● Requirement
Start to finish, copy the data exactly.

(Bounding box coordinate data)

<<<<

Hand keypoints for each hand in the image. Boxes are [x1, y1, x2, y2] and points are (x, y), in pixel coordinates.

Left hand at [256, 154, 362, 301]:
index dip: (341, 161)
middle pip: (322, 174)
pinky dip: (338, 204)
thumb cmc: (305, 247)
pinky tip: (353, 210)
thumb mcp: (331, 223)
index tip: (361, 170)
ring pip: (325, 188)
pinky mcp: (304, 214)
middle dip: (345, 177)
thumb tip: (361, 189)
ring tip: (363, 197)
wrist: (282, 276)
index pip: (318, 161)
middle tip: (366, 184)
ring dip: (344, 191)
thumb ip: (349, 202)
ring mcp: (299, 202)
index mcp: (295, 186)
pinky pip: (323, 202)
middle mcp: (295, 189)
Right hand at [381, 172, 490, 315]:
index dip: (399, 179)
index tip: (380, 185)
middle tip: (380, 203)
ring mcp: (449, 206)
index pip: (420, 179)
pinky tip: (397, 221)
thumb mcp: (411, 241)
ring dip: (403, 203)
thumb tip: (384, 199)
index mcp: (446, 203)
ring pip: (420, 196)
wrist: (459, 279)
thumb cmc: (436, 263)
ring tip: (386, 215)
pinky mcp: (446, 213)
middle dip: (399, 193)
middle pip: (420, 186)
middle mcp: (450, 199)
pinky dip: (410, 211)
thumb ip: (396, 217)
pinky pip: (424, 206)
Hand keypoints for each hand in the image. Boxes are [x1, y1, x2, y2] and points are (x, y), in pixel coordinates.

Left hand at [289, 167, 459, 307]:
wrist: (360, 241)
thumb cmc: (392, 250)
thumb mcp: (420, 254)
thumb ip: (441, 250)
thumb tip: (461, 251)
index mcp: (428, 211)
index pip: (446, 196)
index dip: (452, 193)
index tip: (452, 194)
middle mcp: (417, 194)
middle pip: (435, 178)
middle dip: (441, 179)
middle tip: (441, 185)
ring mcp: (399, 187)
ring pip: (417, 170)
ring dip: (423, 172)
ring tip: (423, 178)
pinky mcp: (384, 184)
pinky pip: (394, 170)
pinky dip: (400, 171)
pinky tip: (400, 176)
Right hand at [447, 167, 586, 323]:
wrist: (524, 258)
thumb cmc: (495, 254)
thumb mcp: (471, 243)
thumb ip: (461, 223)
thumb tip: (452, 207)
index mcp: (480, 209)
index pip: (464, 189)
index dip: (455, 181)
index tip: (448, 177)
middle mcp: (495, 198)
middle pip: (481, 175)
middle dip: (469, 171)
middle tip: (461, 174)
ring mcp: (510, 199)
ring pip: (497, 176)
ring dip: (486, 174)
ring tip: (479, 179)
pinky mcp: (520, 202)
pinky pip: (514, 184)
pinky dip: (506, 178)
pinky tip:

>>>>

● Solved problem
Hand keypoints for each hand in the image. Boxes are [x1, y1, x2, y2] and points are (x, y), in pixel coordinates.

Left hand at [256, 154, 362, 301]:
index dip: (341, 161)
middle pip: (322, 174)
pinky dip: (338, 204)
thumb cmc: (305, 247)
pinky tip: (353, 210)
thumb mcp: (331, 223)
index tip: (361, 170)
ring pip: (325, 188)
pinky mcp: (304, 214)
middle dip: (345, 177)
thumb tip: (361, 189)
ring tip: (363, 197)
wrist: (282, 276)
index pip: (318, 161)
middle tip: (366, 184)
ring dip: (344, 191)
thumb ip: (349, 202)
ring mcp: (299, 202)
index mcp: (295, 186)
pinky pip: (323, 202)
middle mcp: (295, 189)
Right hand at [381, 172, 490, 315]:
index dip: (399, 179)
index tip: (380, 185)
middle tip: (380, 203)
ring mcp: (449, 206)
index pip: (420, 179)
pinky tip: (397, 221)
thumb mcp: (411, 241)
ring dip: (403, 203)
thumb tip: (384, 199)
index mcp: (446, 203)
ring pip: (420, 196)
wrist: (459, 279)
thumb cmc: (436, 263)
ring tip: (386, 215)
pinky mcp: (446, 213)
middle dip: (399, 193)
middle pip: (420, 186)
middle mcp: (450, 199)
pinky dip: (410, 211)
thumb ip: (396, 217)
pinky pip: (424, 206)
Hand keypoints for each hand in the image. Boxes are [x1, y1, x2, y2] and points are (x, y), in pixel coordinates.

Left hand at [289, 167, 459, 307]:
wrist: (360, 241)
thumb cmc: (392, 250)
thumb mcp: (420, 254)
thumb ip: (441, 250)
thumb tip: (461, 251)
index mcp: (428, 211)
index pip: (446, 196)
index dip: (452, 193)
index tip: (452, 194)
middle mcp: (417, 194)
middle pip: (435, 178)
middle dip: (441, 179)
middle tip: (441, 185)
ring mcp: (399, 187)
ring pip: (417, 170)
ring dip: (423, 172)
ring tip: (423, 178)
pinky mcp: (384, 184)
pinky pip: (394, 170)
pinky dip: (400, 171)
pinky tip: (400, 176)
Right hand at [447, 167, 586, 323]:
wrist: (524, 258)
thumb cmc: (495, 254)
thumb mcp: (471, 243)
thumb ip: (461, 223)
thumb tip: (452, 207)
index mcp: (480, 209)
index pip: (464, 189)
index dip: (455, 181)
index tip: (448, 177)
middle mcp: (495, 198)
middle pip: (481, 175)
middle dip: (469, 171)
middle tip: (461, 174)
ring mcp: (510, 199)
ring pip: (497, 176)
ring dip: (486, 174)
ring tip: (479, 179)
pinky mcp: (520, 202)
pinky pip: (514, 184)
pinky dip: (506, 178)
pinky tip:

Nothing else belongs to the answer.